T790M-loss and T790M-retain were two basic modes at the time of PD. Loss of T790M was observed in over half of the patients in our study as previously reported (Oxnard et al. 2018), mostly concurrent with the development of bypass activation, and might be associated with earlier resistance to osimertinib. We found that T790M-retain patients had better clinical outcomes to osimertinib including PFS and TD than those with T790M-loss. As patients with T790M-loss are more likely to be associated with the development of bypass activation, the patient cohort with bypass activation in our study had similarly worse outcome than patients with an EGFR-dependent resistance mechanism. The association of bypass activation with the clinical outcome to osimertinib therapy has not previously been reported in detail.
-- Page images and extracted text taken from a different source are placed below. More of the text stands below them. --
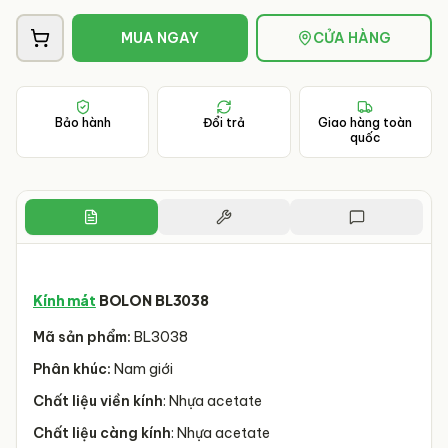
MUA NGAY
CỬA HÀNG
Bảo hành
Đổi trả
Giao hàng toàn
quốc
Kính mát
BOLON BL3038
Mã sản phẩm:
BL3038
Phân khúc:
Nam giới
Chất liệu viền kính
: Nhựa acetate
Chất liệu càng kính
: Nhựa acetate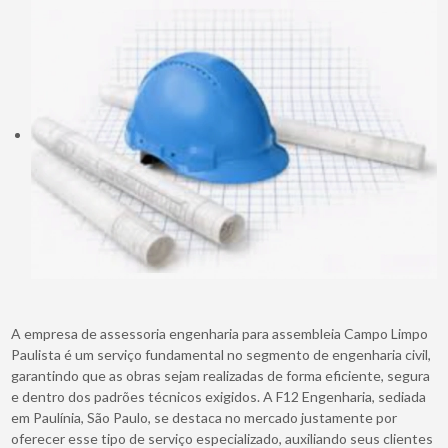
A empresa de assessoria engenharia para assembleia Campo Limpo
Paulista é um serviço fundamental no segmento de engenharia civil,
garantindo que as obras sejam realizadas de forma eficiente, segura
e dentro dos padrões técnicos exigidos. A F12 Engenharia, sediada
em Paulínia, São Paulo, se destaca no mercado justamente por
oferecer esse tipo de serviço especializado, auxiliando seus clientes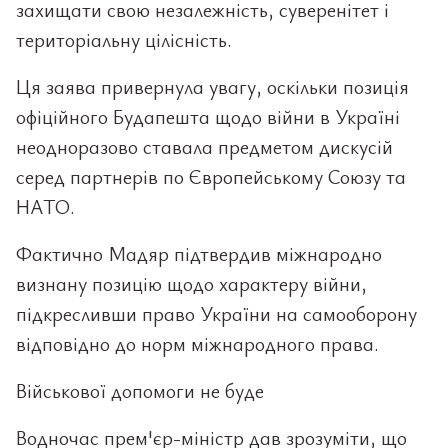
захищати свою незалежність, суверенітет і
територіальну цілісність.
Ця заява привернула увагу, оскільки позиція
офіційного Будапешта щодо війни в Україні
неодноразово ставала предметом дискусій
серед партнерів по Європейському Союзу та
НАТО.
Фактично Мадяр підтвердив міжнародно
визнану позицію щодо характеру війни,
підкресливши право України на самооборону
відповідно до норм міжнародного права.
Військової допомоги не буде
Водночас прем'єр-міністр дав зрозуміти, що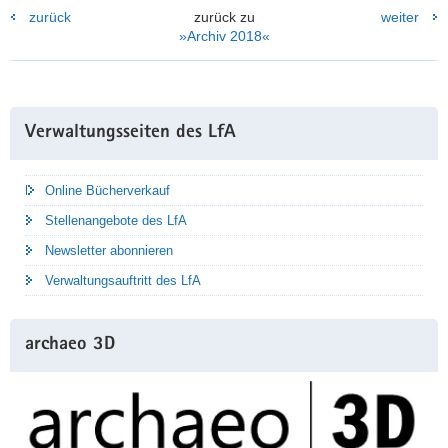
zurück
zurück zu
weiter
»Archiv 2018«
Weitere
Verwaltungsseiten des LfA
Information
Online Bücherverkauf
Stellenangebote des LfA
Newsletter abonnieren
Verwaltungsauftritt des LfA
archaeo 3D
Yong He et al. analyzed the correlation of MET amplification and survival outcomes, and found that MET amplification was associated with shorter PFS and overall survival (OS) than in those patients without it after osimertinib progression (Wang et al. 2018). The clinical outcomes of bypass activation need further exploration.

Outside the molecular analysis set, four patients had SCLC transformation after osimertinib resistance. SCLC transformation has been reported as a mechanism of acquired resistance in 3 ~ 14% of patients progressing from first- to third-generation EGFR-TKIs (Sequist et al. 2011; Yu et al. 2013). After the confirmation of SCLC transformation, platinum-etoposide regimen is recommended (Marcoux et al. 2019).

There were several limitations to our study. First, the study was limited to a single center, its retrospective design and small sample size. Second, molecular data of both tissue and plasma samples, whichever were available, were collected for molecular analysis, which may bias the results of the molecular modifications. Future tissue-based analyses are needed to provide a more comprehensive profile of the mechanisms underlying resistance to osimertinib.

In conclusion, molecular re-analysis after osimertinib failure has significant clinical utility for guiding personalized subsequent treatment selection. Further studies on novel or combination therapy are needed to overcome the resistance to osimertinib.